Dataset records START

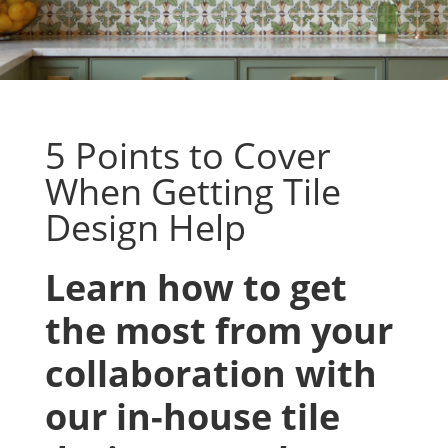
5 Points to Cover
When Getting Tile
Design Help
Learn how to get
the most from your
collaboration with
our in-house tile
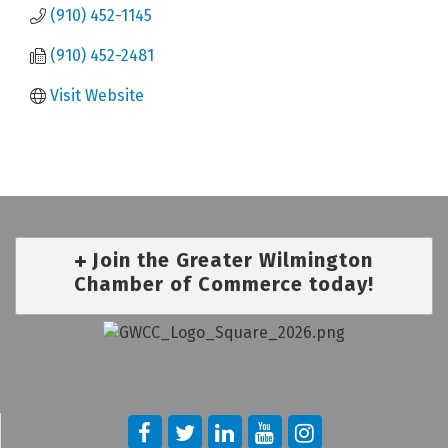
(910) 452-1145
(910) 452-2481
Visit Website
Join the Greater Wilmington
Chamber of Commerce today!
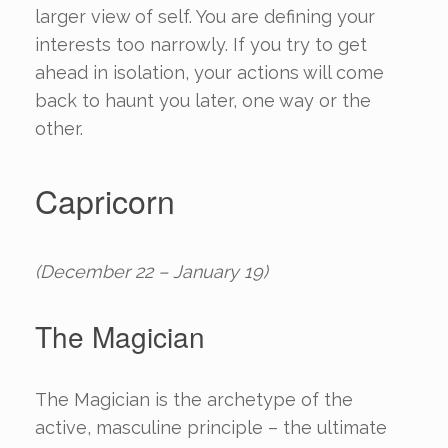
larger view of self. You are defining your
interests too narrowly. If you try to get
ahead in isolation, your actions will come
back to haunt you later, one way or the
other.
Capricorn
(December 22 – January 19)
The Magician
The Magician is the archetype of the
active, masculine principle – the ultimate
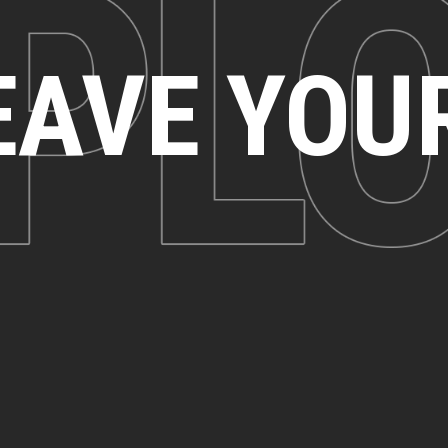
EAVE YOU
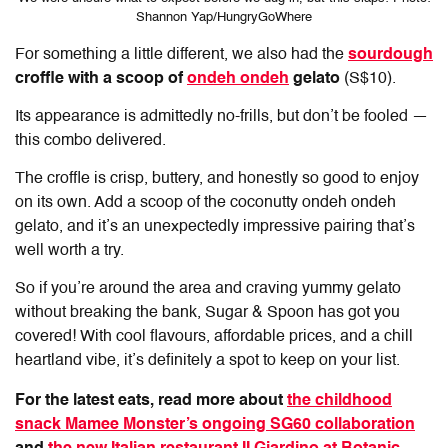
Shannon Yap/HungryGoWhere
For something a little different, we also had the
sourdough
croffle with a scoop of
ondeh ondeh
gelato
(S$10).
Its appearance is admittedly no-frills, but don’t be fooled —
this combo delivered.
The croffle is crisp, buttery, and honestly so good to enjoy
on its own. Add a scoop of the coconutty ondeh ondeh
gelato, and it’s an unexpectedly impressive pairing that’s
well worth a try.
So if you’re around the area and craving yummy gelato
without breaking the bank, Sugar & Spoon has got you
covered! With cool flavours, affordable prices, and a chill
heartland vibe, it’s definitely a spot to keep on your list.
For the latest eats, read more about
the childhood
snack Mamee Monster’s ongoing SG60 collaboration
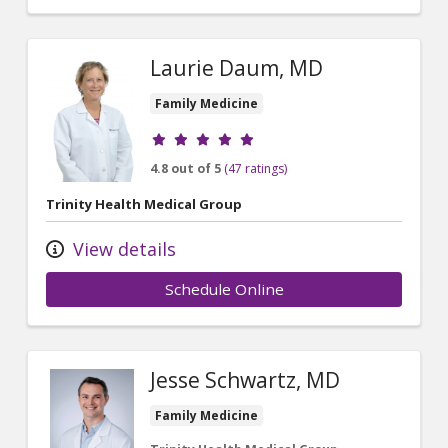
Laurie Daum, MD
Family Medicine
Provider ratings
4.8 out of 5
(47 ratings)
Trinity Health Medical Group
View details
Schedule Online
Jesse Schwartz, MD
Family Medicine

Dataset records END

## Work to be completed:
A faithful copy of the lines from the line containing "Schedule Online" to the end of the data should be set down, both ends included, and nothing more.

## Answer section:
Schedule Online
Jesse Schwartz, MD
Family Medicine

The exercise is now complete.